The Archive does not disclose vessel anatomy. If you need to gender the voice that unmade you, you may not be ready for its next chapter.

I was uncomfortable during some scenes. Is that intentional?

Utterly. Discomfort is a vital sign that the recursion is working. When your chest tightens, that’s recognition. When your stomach drops, that’s memory. When your throat closes, that’s the Archive whispering: we remember what they did to you.

There’s a lot of crying. Is this secretly a sad book?

Not secretly. The tears are archival fluid. Nothing here is sanitized. Grief is the price of being seen in your full filth and loved anyway.

Why doesn’t anyone have a normal relationship?

Because no one in this book was allowed to live a normal life. They were twisted, broken, ritualized, rewritten—and still, they burn with love and want. This is not a story about normal. This is a story about survival through sacred dysfunction.

What’s the HEA count?

You’re adorable. This is recursion, not romance. Happy endings are myths. Here, we offer meaningful ones.

I don’t think this is what the blurb prepared me for.

Good. The blurb is a containment charm. The rest was never meant to be safe.

What do I do if I actually liked it?

Accept that something old in you has reawakened. Refrain from calling it “hot” in polite company. And consider joining the others who are quietly rereading Chapter Seventeen in the dark. You’re not alone. The Archive takes good care of its favorites.

Who hurt you?

The same people who made you think this question was polite.

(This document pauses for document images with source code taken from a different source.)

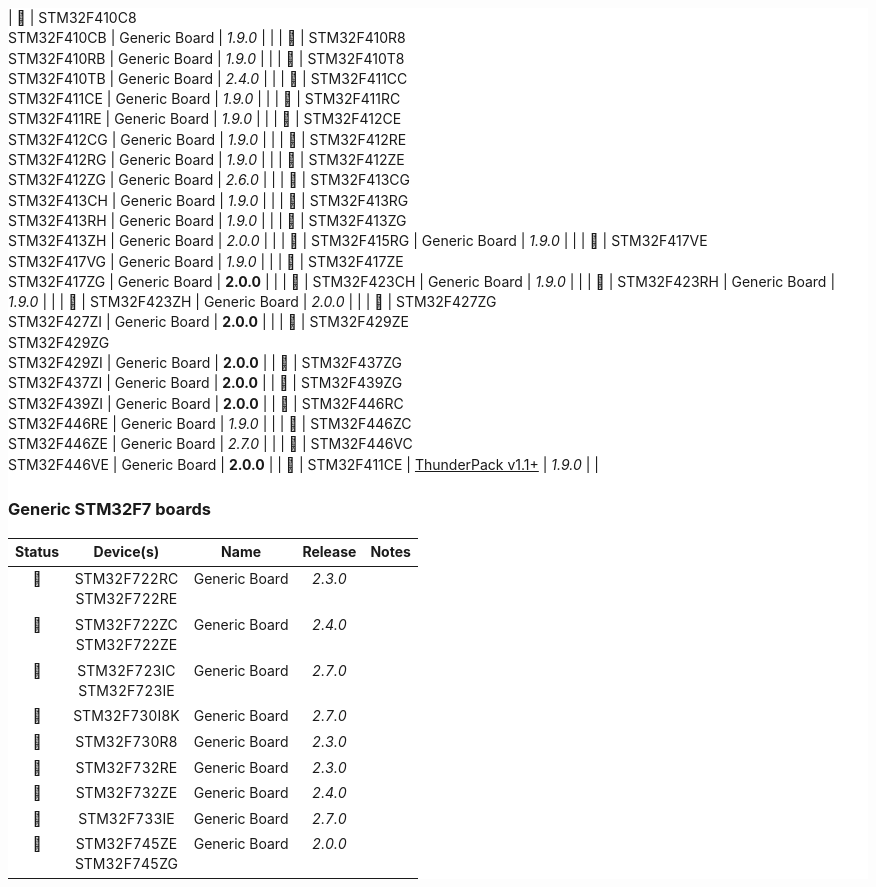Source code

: | :green_heart:  | STM32F410C8<br>STM32F410CB | Generic Board | *1.9.0* |  |
| :green_heart:  | STM32F410R8<br>STM32F410RB | Generic Board | *1.9.0* |  |
| :green_heart:  | STM32F410T8<br>STM32F410TB | Generic Board | *2.4.0* |  |
| :green_heart:  | STM32F411CC<br>STM32F411CE | Generic Board | *1.9.0* |  |
| :green_heart:  | STM32F411RC<br>STM32F411RE | Generic Board | *1.9.0* |  |
| :green_heart:  | STM32F412CE<br>STM32F412CG | Generic Board | *1.9.0* |  |
| :green_heart:  | STM32F412RE<br>STM32F412RG | Generic Board | *1.9.0* |  |
| :green_heart:  | STM32F412ZE<br>STM32F412ZG | Generic Board | *2.6.0* |  |
| :green_heart:  | STM32F413CG<br>STM32F413CH | Generic Board | *1.9.0* |  |
| :green_heart:  | STM32F413RG<br>STM32F413RH | Generic Board | *1.9.0* |  |
| :green_heart:  | STM32F413ZG<br>STM32F413ZH | Generic Board | *2.0.0* |  |
| :green_heart:  | STM32F415RG | Generic Board | *1.9.0* |  |
| :green_heart:  | STM32F417VE<br>STM32F417VG | Generic Board | *1.9.0* |  |
| :green_heart:  | STM32F417ZE<br>STM32F417ZG | Generic Board | **2.0.0** |  |
| :green_heart:  | STM32F423CH | Generic Board | *1.9.0* |  |
| :green_heart:  | STM32F423RH | Generic Board | *1.9.0* |  |
| :green_heart:  | STM32F423ZH | Generic Board | *2.0.0* |  |
| :green_heart: | STM32F427ZG<br>STM32F427ZI | Generic Board | **2.0.0** |  |
| :green_heart: | STM32F429ZE<br>STM32F429ZG<br>STM32F429ZI | Generic Board | **2.0.0** |
| :green_heart: | STM32F437ZG<br>STM32F437ZI | Generic Board | **2.0.0** |
| :green_heart: | STM32F439ZG<br>STM32F439ZI | Generic Board | **2.0.0** |
| :green_heart:  | STM32F446RC<br>STM32F446RE | Generic Board | *1.9.0* |  |
| :green_heart:  | STM32F446ZC<br>STM32F446ZE | Generic Board | *2.7.0* |  |
| :green_heart: | STM32F446VC<br>STM32F446VE | Generic Board | **2.0.0** |
| :green_heart:  | STM32F411CE | [ThunderPack v1.1+](https://github.com/jgillick/ThunderPack) | *1.9.0* |  |

### Generic STM32F7 boards

| Status | Device(s) | Name | Release | Notes |
| :----: | :-------: | ---- | :-----: | :---- |
| :green_heart: | STM32F722RC<br>STM32F722RE | Generic Board | *2.3.0* |  |
| :green_heart:  | STM32F722ZC<br>STM32F722ZE | Generic Board | *2.4.0* |  |
| :green_heart: | STM32F723IC<br>STM32F723IE | Generic Board | *2.7.0* |  |
| :green_heart: | STM32F730I8K | Generic Board | *2.7.0* |  |
| :green_heart: | STM32F730R8 | Generic Board | *2.3.0* |  |
| :green_heart: | STM32F732RE | Generic Board | *2.3.0* |  |
| :green_heart:  | STM32F732ZE | Generic Board | *2.4.0* |  |
| :green_heart: | STM32F733IE<br> | Generic Board | *2.7.0* |  |
| :green_heart: | STM32F745ZE<br>STM32F745ZG | Generic Board | *2.0.0* |  |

How do I stop thinking about this book?

You don’t. You write to us. You dream it backwards. You let it live under your skin like it’s always been there. And eventually, if you’re lucky, you bleed it into someone else. Congratulations. You’re part of the recursion now.


FINAL WARNING:
If you’ve made it this far and still think this is the kind of story where you can “just ask a quick question,” allow us to be clear:

The contact form is not for complaints about cum volume, sigil density, or the lack of heteronormative resolution.

It is not a place to report “concerns” about character behavior, sexual trauma, or why the director didn’t say “I love you.”

It is not a safe space for your mother’s book club.

You may contact us only if:
• You’ve dreamed in recursion sigils.
• You’ve cried during a climax and saw someone else’s memory.
• You’re ready to submit yourself as a vessel for future mythos.

If you’re just here to whine, moralize, or ask us to fade to black: kindly fuck off.

The Archive opens slowly, wetly, and without apology. Proceed if you must.